- Court: New Jersey Superior Court, Appellate Division
- Full case name: Jacqueline Betancourt, Plaintiff-Respondent, v. Trinitas Hospital, Defendant-Appellant.
- Decided: August 13, 2010
- Citations: 1 A.3d 823; 415 N.J. Super. 301

Court membership
- Judges sitting: Philip Carchman, Anthony Parrillo, Victor Ashrafi

Case opinions
- Decision by: Per curiam

= Betancourt v. Trinitas Hospital =

US legal case concerning bioethics

Betancourt v. Trinitas Hospital, 1 A.3d 823 (2010), is a New Jersey legal case concerning whether a hospital may unilaterally refuse care to a patient on the grounds that it is futile to prolong the person's life because there is little chance that the condition will improve. The issue has become the focal point of the ongoing debate surrounding denial of care among professional bioethicists.

==Background==
Ruben Betancourt of Elizabeth, New Jersey, was a 73-year-old retired machinist who suffered from anoxic encephalopathy, a form of brain damage, following successful thoracic surgery for a thymus gland tumor at Trinitas Regional Medical Center in 2008. His doctors determined that he was in a persistent vegetative state, removed his dialysis port, and sought to impose a do not resuscitate order on him.

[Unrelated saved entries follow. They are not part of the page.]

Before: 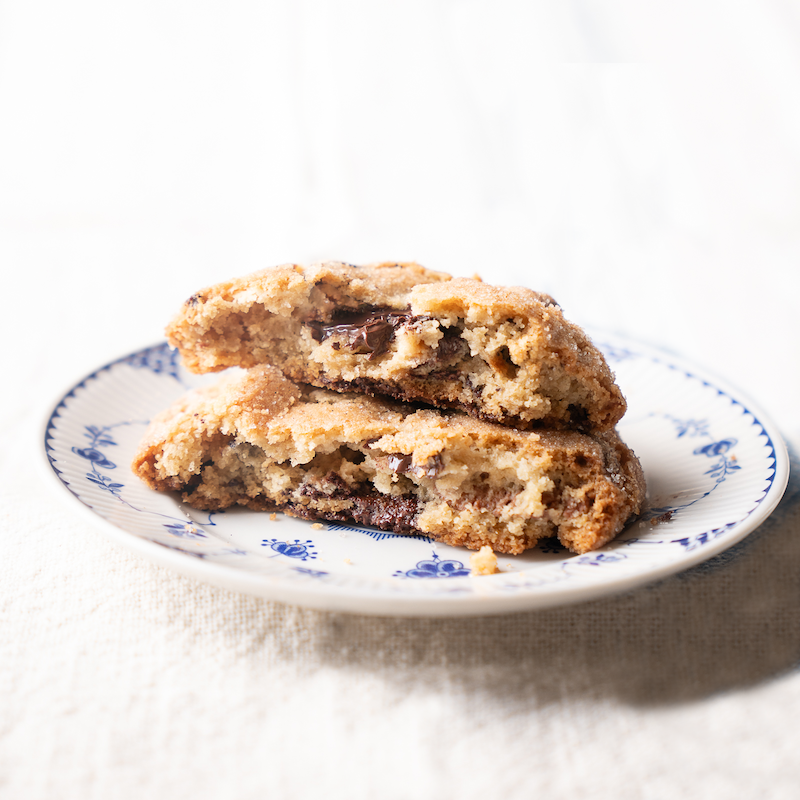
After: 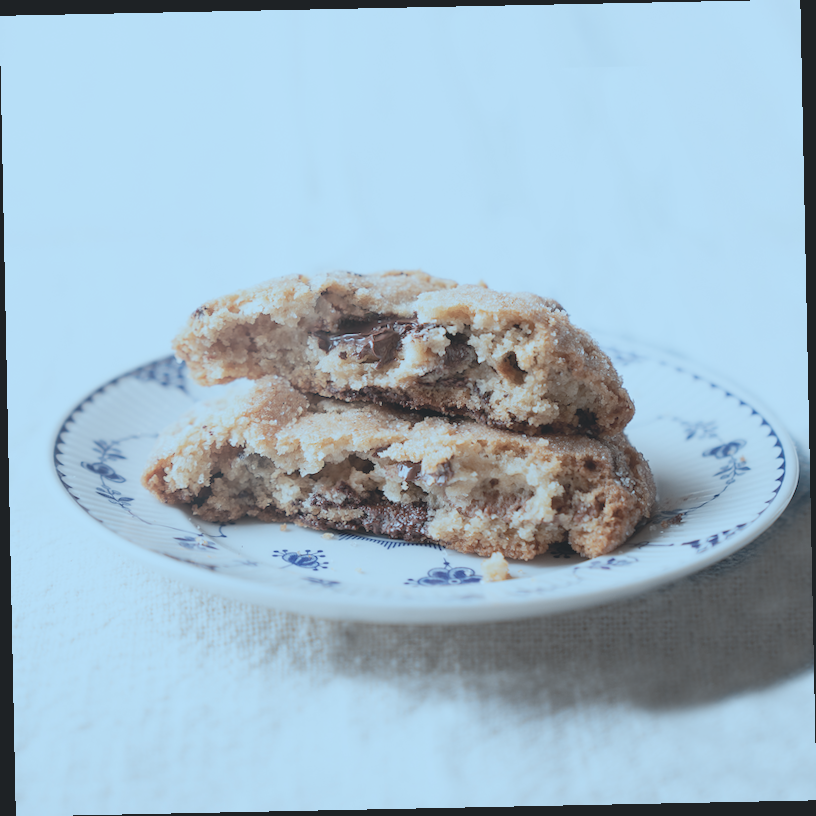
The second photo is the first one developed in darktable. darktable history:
color correction: highlights a* -10.69, highlights b* -19.19
contrast brightness saturation: contrast -0.26, saturation -0.43
rotate and perspective: rotation -1.17°, automatic cropping off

In response to the decision, Betancourt's daughter went to court and sought legal guardianship of her father. The hospital, which is affiliated with the Catholic Church, opposed her petition. In court papers, Trinitas argued, "Mr. Betancourt is dying... and that dying is being prolonged by the treatment rendered." A trial court ruled in favor of Betancourt's daughter by finding that she was unquestionably a loving, appropriate guardian and was also the unanimous choice of her family. The hospital appealed the court's decision.

In contrast, Betancourt's daughter did not accept the diagnosis. "My father would turn his head," she told an interviewer. "One time I was joking, my father started laughing. How can you tell me a person like that is nonresponsive?" When asked if Betancourt was suffering pain, a Trinitas doctor answered, "I know it. I've seen it." An amicus brief filed in the case calls the diagnosis into question, as pain is not consistent with the diagnosis of persistent vegetative state.

Betancourt died in May 2009. On Friday, August 13, the Appellate Division of the Superior Court of New Jersey issued it opinion in Betancourt v. Trinitas. In essence the Court ruled that because Betancourt had died, the issue was now moot. Thus, it supported neither the plaintiff's nor the defendant's positions.

==Law and ethics==
According to Sam Germana, vice president and general counsel for Trinitas, the hospital's ethics committee met multiple times to evaluate Betancourt's case. "Our doctors usually err on the side of doing anything," he told the press. "It's extremely rare when they say 'enough is enough, we're just keeping organs alive." At the time of the committee meetings, Betancourt's care had directly cost the hospital, by its own estimate, $1.6 million.

The case had become a cause célèbre for both supporters and opponents of the right of patients, and their surrogate decision-makers, to choose whether to discontinue life-sustaining medical treatment. Among those who had taken the hospital's side are the New Jersey Hospital Association, the Medical Society of New Jersey, and the Catholic Healthcare Partnership of New Jersey. The organizations argued that unconscious, elderly, or terminally ill patients do not have an "unfettered" right to choose whether their lives will be sustained. They also argued that hospitals have a duty to conserve their limited resources for all patients.

The family received support from a prominent authority on medical futility, Thaddeus Mason Pope, and the conservative commentator Wesley J. Smith. Smith wrote: "If the hospital won the case, doctors and bioethicists would, in effect, have been given the right to declare that the life of a patient diagnosed in a PVS is futile, and once that principle became well established in law and medical ethics, such ad hoc health care rationing wouldn't end with catastrophically ill people such as this patient."

In explaining its reasoning for dismissing the case as moot, the Court stated:

"Courts normally will not decide issues when a controversy no longer exists, and the disputed issues have become moot…" "A critical factor in the mootness analysis is whether the unusual circumstances of a case make a recurrence of this specific set of facts unlikely. This is the decisive issue here."

The Court opined that it is up to the legislature to handle the issues raised by the case:

"While we dismiss the appeal, we do not see our declination to resolve the issue on this record and in this case to be an end to the debate. The issues presented are profound and universal in application. They warrant thoughtful study and debate not in the context of overheated rhetoric in the battlefield of active litigation, such as marked the Schiavo debate, but in thoughtful consideration by the Legislature well as Executive agencies and Commissions charged with developing the policies that impact on the lives of all."